Morgan buried her head in her hands. Sweet Mother, what am I to do about Arthur?
A shadow crossed over her—Morgan jumped—she turned around, to see Merlin standing behind her, back from his trip to the North.
He smiled at her, that gentle, quiet smile that he always smiled when he saw. As if, every time their paths crossed, he was truly happy to see her. But his smile disappeared almost instantly, and Morgan almost thought, for a moment, that he knew what had transpired at Carleon in his absence.
But he did not know that; his words proved that. “Goodness, Morgan, you look—forgive me for putting it like this—but you look awful. What is the matter?”
In the month and more since Morgause had trapped Arthur in her web, Morgan had not wanted to weep. Not once. Oh, she had wanted to scream, to rage, to throw things and shriek abuse at her sister. But not to weep.
Seeing Merlin, though—so concerned, so sympathetic, so utterly clueless that Morgan had been unable to prevent that very tragedy that Fate, if not he himself, had sent her here to stop—that very nearly opened the floodgates.
“Morgan?” he asked again, coming forward. He put a fatherly arm around her shoulders. “Morgan, are you well? Should I send for a doctor?”

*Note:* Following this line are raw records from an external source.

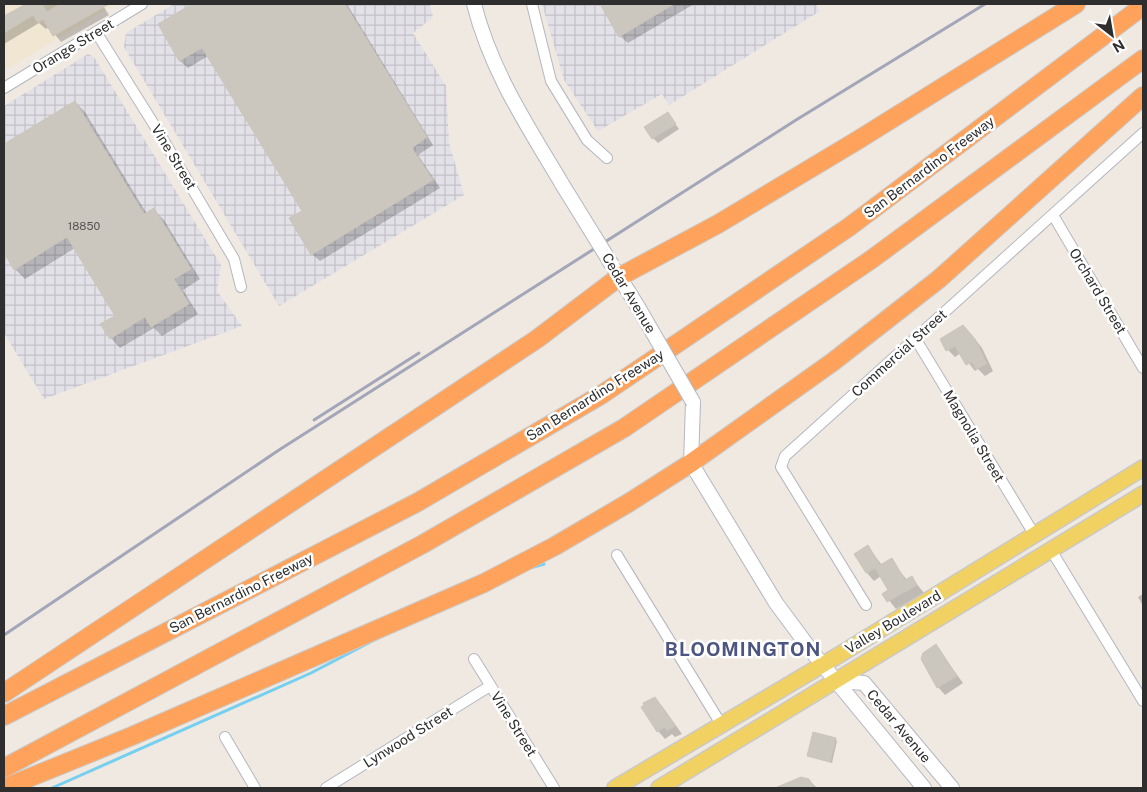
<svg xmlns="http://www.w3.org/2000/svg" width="1147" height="792" viewBox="0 0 1147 792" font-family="'Public Sans',sans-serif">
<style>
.industrial{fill:url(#industrial-grid)}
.education{fill:#f0e6d1}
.shadow{fill:#0003}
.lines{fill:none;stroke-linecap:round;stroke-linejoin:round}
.stream{stroke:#75cff0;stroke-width:3}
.building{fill:#cbc7bf;stroke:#cbc5ba}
.minor-casing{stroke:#b4b7c1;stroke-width:12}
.secondary-casing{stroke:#b4b7c1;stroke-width:16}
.primary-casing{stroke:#c9c9c9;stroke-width:18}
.motorway-casing{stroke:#c9c9c9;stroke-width:20}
.minor{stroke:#fff;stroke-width:10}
.secondary{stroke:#fff;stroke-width:14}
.primary{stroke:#f2d163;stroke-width:15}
.motorway{stroke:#ffa35c;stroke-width:18}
.rail{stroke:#a3a6b8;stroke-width:3}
.secondary-bridge-casing{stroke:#b4b7c1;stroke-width:16;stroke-linecap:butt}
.secondary-bridge{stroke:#fff;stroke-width:14}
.labels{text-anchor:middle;stroke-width:5;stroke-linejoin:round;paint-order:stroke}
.number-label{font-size:11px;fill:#555452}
.street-label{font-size:14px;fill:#2e2e2e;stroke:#fff}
.district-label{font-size:19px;font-weight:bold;letter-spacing:1px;fill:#4d5680;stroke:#fff}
</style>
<defs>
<pattern id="industrial-grid" width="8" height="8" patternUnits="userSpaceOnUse" patternTransform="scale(1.25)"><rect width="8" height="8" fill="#e3e1e8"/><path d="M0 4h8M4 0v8" fill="none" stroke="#c3c1c7"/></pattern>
</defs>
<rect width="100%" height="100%" fill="#efe9e1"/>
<!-- industrial -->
<g class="industrial">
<path d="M174 4H430L433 17 413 33 446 86 449 142 464 195 279 306 124 47 126 33Z"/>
<path d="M542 4H816L820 11 669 105 662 94 598 131 564 80Z"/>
<path d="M88 54 94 57 221 265 217 291 242 326 44 399 4 333V106Z"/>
</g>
<!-- education -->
<path class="education" d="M4 4H115L4 71Z"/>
<!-- shadow -->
<g class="shadow">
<path d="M27 4H102L109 15 61 42 49 27 46 29 39 23 4 44V18Z"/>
<path d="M194 4H347L433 145 418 155 440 188 320 261 312 254 304 211 208 56 188 68 180 61 160 24Z"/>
<path d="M602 4H694L628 43 620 36Z"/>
<path d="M75 102 85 112 147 214 154 210 164 220 200 279 183 290 198 314 162 336 154 328 120 348 111 338 117 316 75 248 25 279 15 269 4 250V146Z"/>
<path d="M668 114 679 129 658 143 653 138Z"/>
<path d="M971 334 982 348 993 371 985 376 978 369 975 371 961 353 955 357 948 350Z"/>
<path d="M868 547 882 565 891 560 907 580 912 578 924 593 896 609 884 594 890 591 881 576 874 581 867 573Z"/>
<path d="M1143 594V606L1138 597Z"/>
<path d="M936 646 963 683 945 695 938 687 922 659Z"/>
<path d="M654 698 662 706 682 734 675 737 672 734 665 739 658 731Z"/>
<path d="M835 739 837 741 832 763 808 755Z"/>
<path d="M809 780 817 788H785L783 786Z"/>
</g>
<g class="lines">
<!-- stream -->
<g class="stream">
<path d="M530 568 544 564"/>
<path d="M52 788 311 673 382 636"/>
</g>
</g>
<!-- building -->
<g class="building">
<path d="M26 4H42L47 12 60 4H109L53 36 43 19 38 23 33 15 4 33V16Z"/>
<path d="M192 4H345L427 137 412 148 433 180 311 255 289 218 302 211 202 48 179 61 158 24Z"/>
<path d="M600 4H674L619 37Z"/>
<path d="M75 101 144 214 154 208 191 269 174 279 189 304 151 327 145 317 110 339 100 324 115 316 67 237 14 270 4 253V144Z"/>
<path d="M668 112 676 124 652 139 644 127Z"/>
<path d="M963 325 975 339 987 364 976 369 972 362 966 365 955 346 946 351 940 339Z"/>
<path d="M868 545 880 565 892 558 905 580 912 576 917 585 887 602 882 594 888 590 875 568 866 573 854 554Z"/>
<path d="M936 644 957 676 937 688 921 659 923 653Z"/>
<path d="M655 697 675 726 667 731 665 727 657 732 641 707 644 705 643 703Z"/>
<path d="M813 732 836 738 830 762 807 756Z"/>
<path d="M801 777 809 779 814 788H775Z"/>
</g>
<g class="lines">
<!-- minor casing -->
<g class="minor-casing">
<g id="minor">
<path d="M532 4 551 81 587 140 607 158"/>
<path d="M96 32 158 131 234 259 241 287"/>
<path d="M4 88 142 4"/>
<path d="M1053 215 1143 368"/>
<path d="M915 338 1034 534"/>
<path d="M1051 550 1143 701"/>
<path d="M617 555 721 724"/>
<path d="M866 605 781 467 785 456 1143 133"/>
<path d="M474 659 554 788"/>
<path d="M225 737 255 788"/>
<path d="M326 788 490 686"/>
</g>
</g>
<!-- secondary casing -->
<g class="secondary-casing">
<g id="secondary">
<path d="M474 4C491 71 527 125 562 184"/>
<path d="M615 270 638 307"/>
<path d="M693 402 691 463 776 603 813 653 924 788"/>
<path d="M837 681 864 683 952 788"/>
</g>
</g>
<!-- primary casing -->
<g class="primary-casing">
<g id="primary">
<path d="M615 788 839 655 1143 468"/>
<path d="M659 788 1143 494"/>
</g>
</g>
<!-- motorway casing -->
<g class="motorway-casing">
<g id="motorway">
<path d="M4 693 537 339 619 277 718 224 858 140 1076 4"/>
<path d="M4 716 418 502 601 395 849 227 1143 6"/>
<path d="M4 768 423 544 624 428 872 259 1143 59"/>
<path d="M4 788 132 736 484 583 555 546 630 502 691 463 834 361 939 279 1143 96"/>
</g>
</g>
<!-- minor -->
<use href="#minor" class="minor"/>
<!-- secondary -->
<use href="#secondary" class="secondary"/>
<!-- primary -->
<use href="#primary" class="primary"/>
<!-- motorway -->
<use href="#motorway" class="motorway"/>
<!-- rail -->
<g class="rail">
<path d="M314 420 419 353"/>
<path d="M4 635 279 450 796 120 985 4"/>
</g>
<!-- secondary-bridge casing -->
<g class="secondary-bridge-casing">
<g id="secondary-bridge">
<path d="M562 184 612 265"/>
<path d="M638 307 693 402"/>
</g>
</g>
<!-- secondary-bridge -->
<use href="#secondary-bridge" class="secondary-bridge"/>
</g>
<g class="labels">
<!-- number labels -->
<g class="number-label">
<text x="84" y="230">18850</text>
</g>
<!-- street labels -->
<g class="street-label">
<text transform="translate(73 46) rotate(-31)" y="5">Orange Street</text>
<text transform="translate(174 157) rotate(59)" y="5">Vine Street</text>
<text transform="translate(929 167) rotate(-37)" y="5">San Bernardino Freeway</text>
<text transform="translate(1098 291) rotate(59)" y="5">Orchard Street</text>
<text transform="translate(629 293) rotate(59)" y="5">Cedar Avenue</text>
<text transform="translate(899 353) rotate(-42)" y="5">Commercial Street</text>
<text transform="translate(595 395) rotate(-32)" y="5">San Bernardino Freeway</text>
<text transform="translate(974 436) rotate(59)" y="5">Magnolia Street</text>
<text transform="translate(241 593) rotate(-27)" y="5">San Bernardino Freeway</text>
<text transform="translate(893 622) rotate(-31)" y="5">Valley Boulevard</text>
<text transform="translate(514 724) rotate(58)" y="5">Vine Street</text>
<text transform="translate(899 726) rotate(50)" y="5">Cedar Avenue</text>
<text transform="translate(408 737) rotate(-32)" y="5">Lynwood Street</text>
</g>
<!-- district labels -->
<g class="district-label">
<text x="743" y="656">BLOOMINGTON</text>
</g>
</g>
<!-- border -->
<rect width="1147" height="792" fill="none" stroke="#2e2e2e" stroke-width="10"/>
<!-- north arrow -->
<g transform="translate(1112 35) rotate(149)" stroke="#ffffff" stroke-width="4" paint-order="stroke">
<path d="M0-4L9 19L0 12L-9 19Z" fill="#2e2e2e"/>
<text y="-8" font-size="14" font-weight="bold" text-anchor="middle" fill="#2e2e2e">N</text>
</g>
</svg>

A doctor? No, no simple physic could cure this—
A pair of shadows danced over her—Morgan looked up, her heart in her throat, only to see a pair of crows disporting themselves on the breeze.
“Do you remember, Merlin,” Morgan asked, her voice growing stronger, “how you once told me that Arthur’s reign would be one to bring light and life to our island – and how I told you that there would be shadow as well?”
Merlin started. “Do I remember?” He laughed. “My dear, I am surprised that you remember! You were so young!” But soon all mirth faded. “Is there a reason why you mention this now, Morgan?”
One of the crows made a pass between them and the sun, throwing its outline, huge and in sharp relief, onto the parapet before them. Slowly, the crow crossed the length of the castle, its shadow dancing over tower, wall and bailey.
Morgan swallowed, her eyes not leaving the crow’s shape. “I believe, my lord, that the shadow is now upon us.”
Merlin’s eyes followed hers. “So it is.” She had no doubt that he meant more than the harmless crow’s shadow. “But look, Morgan.” He pointed to the bright blue bowl of the sky, at the sun that had been, after all, unimpeded enough to cast the crow’s shadow all the way to them. “The day is still bright, and sunny, and warm. It will be a long day, and a good one.”
Morgan looked – and saw more than the simple literalism of his words. “You are right, Merlin.” She chuckled, and for the first time in this long month, a smile came to her face. “For once and for always, you are right.”